Exercise directions:
Show each line of the records in which the word "LIST" occurs.

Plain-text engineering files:
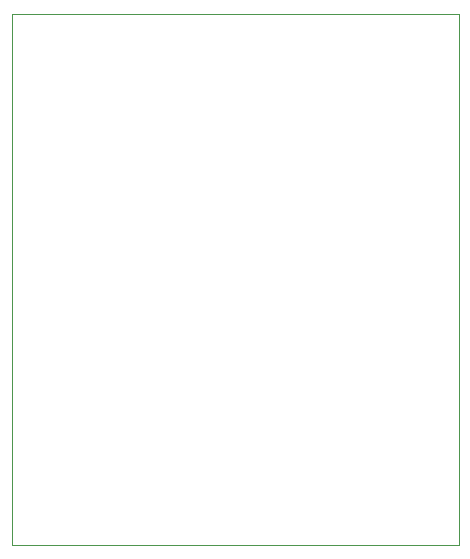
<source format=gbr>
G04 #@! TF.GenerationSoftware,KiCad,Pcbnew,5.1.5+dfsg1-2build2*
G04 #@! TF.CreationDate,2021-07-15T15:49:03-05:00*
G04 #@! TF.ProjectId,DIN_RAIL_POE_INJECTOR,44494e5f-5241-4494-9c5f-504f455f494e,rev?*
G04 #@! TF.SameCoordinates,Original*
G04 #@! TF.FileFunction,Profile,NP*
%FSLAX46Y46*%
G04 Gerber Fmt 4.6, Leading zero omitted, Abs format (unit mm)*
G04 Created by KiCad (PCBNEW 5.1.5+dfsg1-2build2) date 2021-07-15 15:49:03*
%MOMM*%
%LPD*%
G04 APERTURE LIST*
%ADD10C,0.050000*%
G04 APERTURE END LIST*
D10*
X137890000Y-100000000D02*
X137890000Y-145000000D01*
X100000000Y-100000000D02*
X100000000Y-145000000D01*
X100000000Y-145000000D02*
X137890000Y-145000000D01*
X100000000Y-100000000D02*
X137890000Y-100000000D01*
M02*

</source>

Task response:
G04 APERTURE LIST*
G04 APERTURE END LIST*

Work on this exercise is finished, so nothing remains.